| Action item |
Transcribe, exactly and without pictures, the lines below from the line with "Acrylic & Letter" to the line with "One of the many benefits of participating", both ends included, and no others.

| Records supplied |

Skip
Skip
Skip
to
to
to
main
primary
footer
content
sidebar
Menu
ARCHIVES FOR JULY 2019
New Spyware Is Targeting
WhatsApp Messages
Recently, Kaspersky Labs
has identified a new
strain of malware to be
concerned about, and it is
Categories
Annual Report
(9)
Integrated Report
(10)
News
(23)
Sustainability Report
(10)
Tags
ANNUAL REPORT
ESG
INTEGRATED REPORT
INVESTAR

* * *

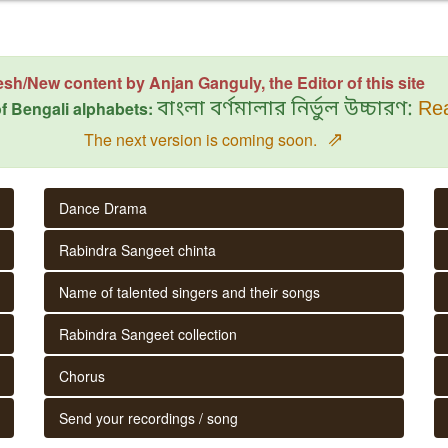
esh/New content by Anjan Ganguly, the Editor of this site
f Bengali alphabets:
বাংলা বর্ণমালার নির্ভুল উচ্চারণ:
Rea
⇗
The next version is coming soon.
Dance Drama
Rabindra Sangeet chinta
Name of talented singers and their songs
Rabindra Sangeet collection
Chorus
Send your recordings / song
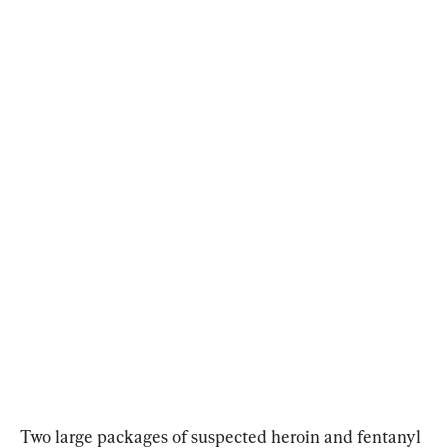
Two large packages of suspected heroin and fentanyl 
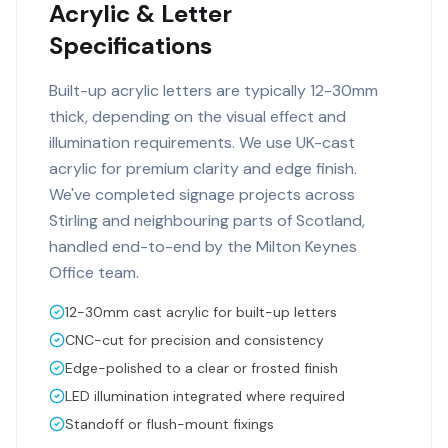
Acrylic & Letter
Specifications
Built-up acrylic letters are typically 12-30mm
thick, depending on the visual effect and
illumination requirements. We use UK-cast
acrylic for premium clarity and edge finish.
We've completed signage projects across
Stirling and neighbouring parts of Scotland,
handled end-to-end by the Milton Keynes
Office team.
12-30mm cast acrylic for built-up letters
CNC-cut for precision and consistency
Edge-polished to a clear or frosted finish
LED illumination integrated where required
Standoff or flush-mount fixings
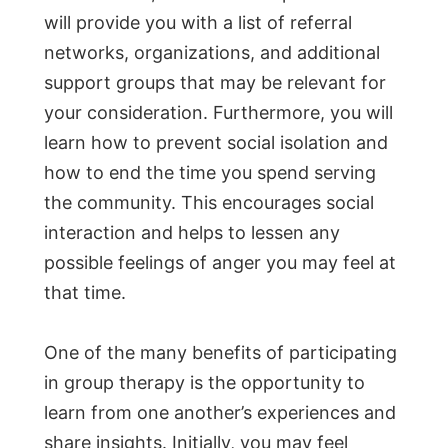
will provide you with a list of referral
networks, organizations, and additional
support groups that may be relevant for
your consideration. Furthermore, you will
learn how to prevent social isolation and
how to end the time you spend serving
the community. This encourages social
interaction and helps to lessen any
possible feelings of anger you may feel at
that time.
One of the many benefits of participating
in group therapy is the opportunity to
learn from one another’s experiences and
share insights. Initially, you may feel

| Your response |
Acrylic & Letter
Specifications
Built-up acrylic letters are typically 12-30mm
thick, depending on the visual effect and
illumination requirements. We use UK-cast
acrylic for premium clarity and edge finish.
We've completed signage projects across
Stirling and neighbouring parts of Scotland,
handled end-to-end by the Milton Keynes
Office team.
12-30mm cast acrylic for built-up letters
CNC-cut for precision and consistency
Edge-polished to a clear or frosted finish
LED illumination integrated where required
Standoff or flush-mount fixings
will provide you with a list of referral
networks, organizations, and additional
support groups that may be relevant for
your consideration. Furthermore, you will
learn how to prevent social isolation and
how to end the time you spend serving
the community. This encourages social
interaction and helps to lessen any
possible feelings of anger you may feel at
that time.
One of the many benefits of participating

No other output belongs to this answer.